PROMPT: Taking the data below, please print only the lines from the line holding "NAVODAYA VIDYASAMSTE HPS" to the line holding "simply complicated to", inclusive, with pictures omitted.

RECORD EXTRACTS:
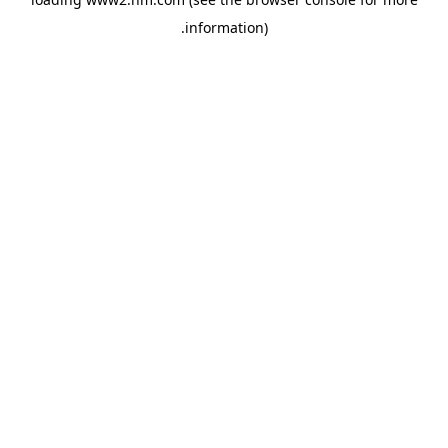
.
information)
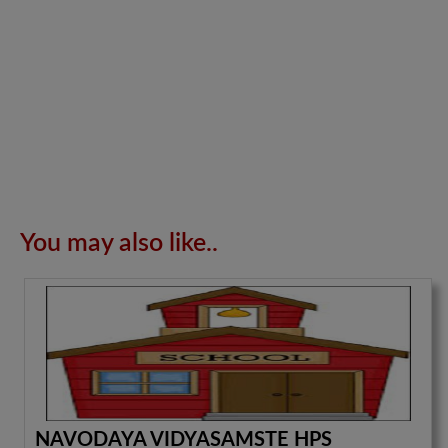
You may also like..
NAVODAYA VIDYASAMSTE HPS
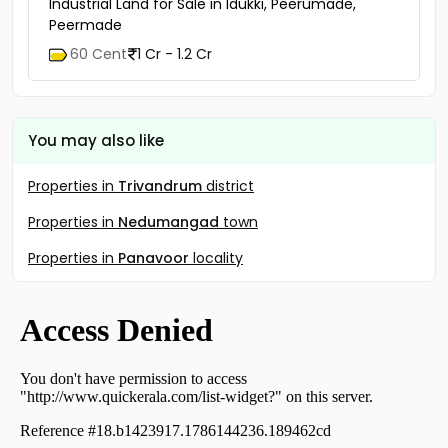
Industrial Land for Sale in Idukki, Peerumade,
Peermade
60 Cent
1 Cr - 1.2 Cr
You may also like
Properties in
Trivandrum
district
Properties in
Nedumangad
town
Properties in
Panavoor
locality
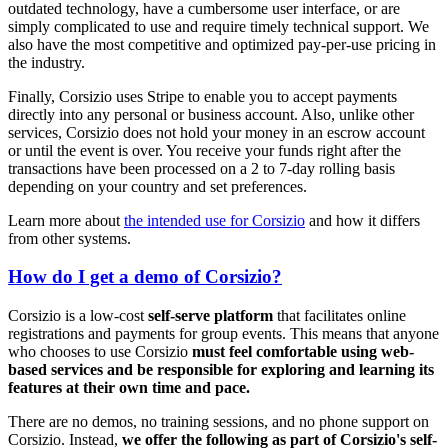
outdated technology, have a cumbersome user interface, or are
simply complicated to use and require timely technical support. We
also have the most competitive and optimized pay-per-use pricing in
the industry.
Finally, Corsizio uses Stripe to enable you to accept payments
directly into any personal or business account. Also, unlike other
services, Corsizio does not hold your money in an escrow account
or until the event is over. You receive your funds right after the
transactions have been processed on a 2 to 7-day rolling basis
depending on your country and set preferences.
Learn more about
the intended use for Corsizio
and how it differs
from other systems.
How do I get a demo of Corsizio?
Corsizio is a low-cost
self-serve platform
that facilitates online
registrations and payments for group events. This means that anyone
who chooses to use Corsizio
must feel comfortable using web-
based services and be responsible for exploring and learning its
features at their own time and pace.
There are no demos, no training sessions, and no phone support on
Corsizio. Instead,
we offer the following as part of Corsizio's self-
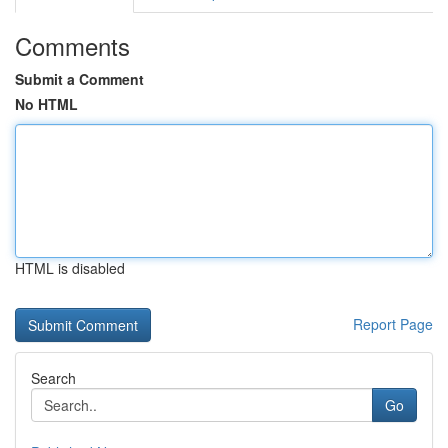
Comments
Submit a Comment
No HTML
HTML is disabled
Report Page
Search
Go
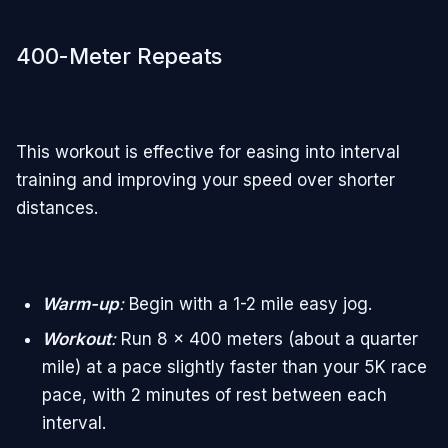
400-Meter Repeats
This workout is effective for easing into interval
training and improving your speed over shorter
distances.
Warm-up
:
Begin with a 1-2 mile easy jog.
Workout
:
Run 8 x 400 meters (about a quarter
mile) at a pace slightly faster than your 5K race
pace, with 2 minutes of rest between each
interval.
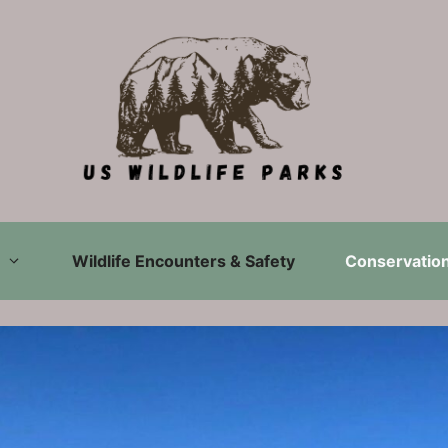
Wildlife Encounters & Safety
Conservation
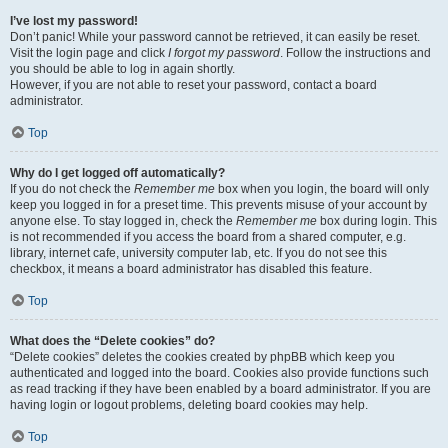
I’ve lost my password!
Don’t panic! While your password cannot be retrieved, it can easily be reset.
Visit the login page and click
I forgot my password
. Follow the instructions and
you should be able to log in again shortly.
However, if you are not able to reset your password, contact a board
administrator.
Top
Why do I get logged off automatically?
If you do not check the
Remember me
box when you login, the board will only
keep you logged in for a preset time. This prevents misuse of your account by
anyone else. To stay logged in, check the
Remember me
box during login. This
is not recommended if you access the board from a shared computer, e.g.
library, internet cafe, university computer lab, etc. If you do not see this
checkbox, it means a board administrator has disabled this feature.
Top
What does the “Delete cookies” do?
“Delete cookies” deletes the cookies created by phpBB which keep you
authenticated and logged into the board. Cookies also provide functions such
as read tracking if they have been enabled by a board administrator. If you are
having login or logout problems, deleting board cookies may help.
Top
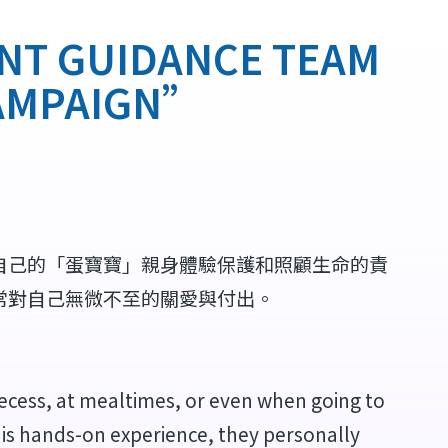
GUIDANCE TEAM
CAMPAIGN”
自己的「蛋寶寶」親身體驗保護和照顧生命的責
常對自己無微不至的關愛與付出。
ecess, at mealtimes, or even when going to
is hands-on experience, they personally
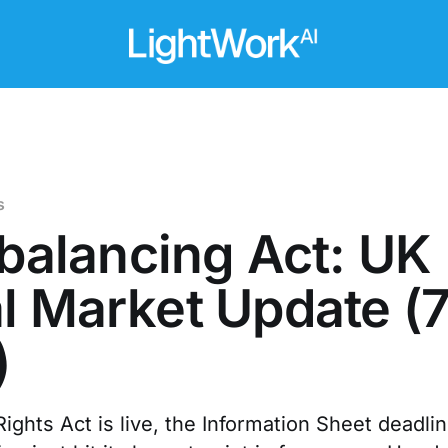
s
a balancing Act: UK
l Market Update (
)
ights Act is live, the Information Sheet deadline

RESPONSE BOX:
NAVODAYA VIDYASAMSTE HPS
Industrial Land for Sale in Idukki, Peerumade,
Peermade
60 Cent
1 Cr - 1.2 Cr
You may also like
Properties in
Trivandrum
district
Properties in
Nedumangad
town
Properties in
Panavoor
locality
outdated technology, have a cumbersome user interface, or are
simply complicated to use and require timely technical support. We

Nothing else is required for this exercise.